What is needed: An exact copy of every entry is needed, with the images left out.

Page-level text extractions
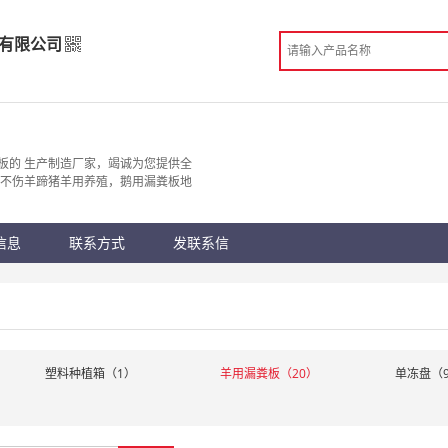
有限公司
技有限公司
造
板的 生产制造厂家，竭诚为您提供全
厚不伤羊蹄猪羊用养殖，鹅用漏粪板地
 日照市
份认证
手机访问展示厅
信息
联系方式
发联系信
塑料种植箱（1）
羊用漏粪板（20）
单冻盘（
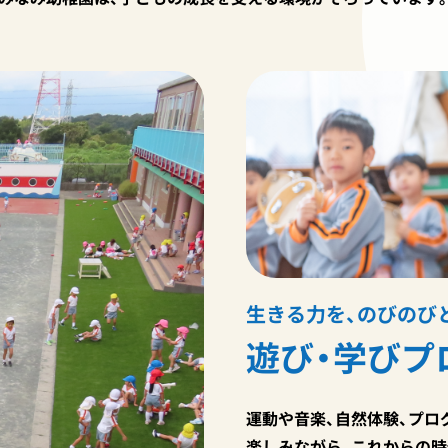
生きる力を、のびのび
遊び・学びプ
運動や音楽、自然体験、プロ
楽しみ
ながら、これからの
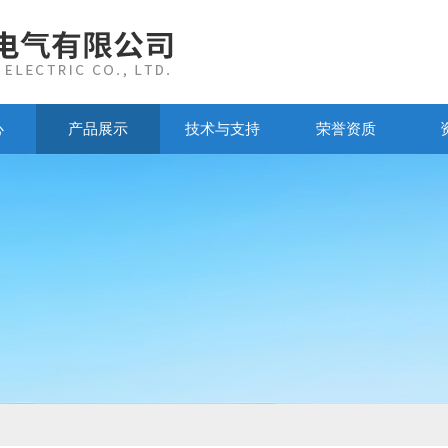
心
产品展示
技术与支持
荣誉资质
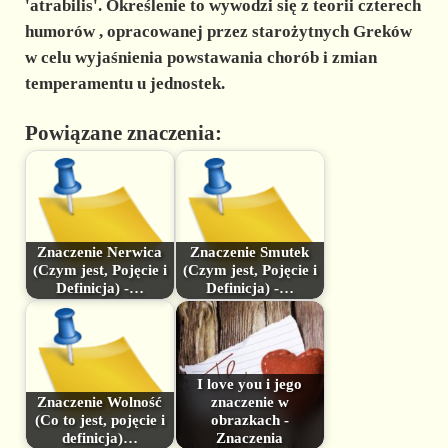
'atrabilis'. Określenie to wywodzi się z
teorii czterech
humorów
, opracowanej przez starożytnych Greków
w celu wyjaśnienia powstawania chorób i zmian
temperamentu u jednostek.
Powiązane znaczenia:
Znaczenie Nerwica
Znaczenie Smutek
(Czym jest, Pojęcie i
(Czym jest, Pojęcie i
Definicja) -…
Definicja) -…
I love you i jego
Znaczenie Wolność
znaczenie w
(Co to jest, pojęcie i
obrazkach -
definicja)…
Znaczenia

Written solution:
有限公司
技有限公司
造
板的 生产制造厂家，竭诚为您提供全
厚不伤羊蹄猪羊用养殖，鹅用漏粪板地
 日照市
份认证
手机访问展示厅
信息
联系方式
发联系信
塑料种植箱（1）
羊用漏粪板（20）
单冻盘（
生きる力を、のびのび
遊び・学びプ
運動や音楽、自然体験、プロ
楽しみ
ながら、これからの
心
产品展示
技术与支持
荣誉资质
'atrabilis'. Określenie to wywodzi się z
teorii czterech
humorów
, opracowanej przez starożytnych Greków
w celu wyjaśnienia powstawania chorób i zmian
temperamentu u jednostek.
Powiązane znaczenia:
Znaczenie Nerwica
Znaczenie Smutek
(Czym jest, Pojęcie i
(Czym jest, Pojęcie i
Definicja) -…
Definicja) -…
I love you i jego
Znaczenie Wolność
znaczenie w
(Co to jest, pojęcie i
obrazkach -
definicja)…
Znaczenia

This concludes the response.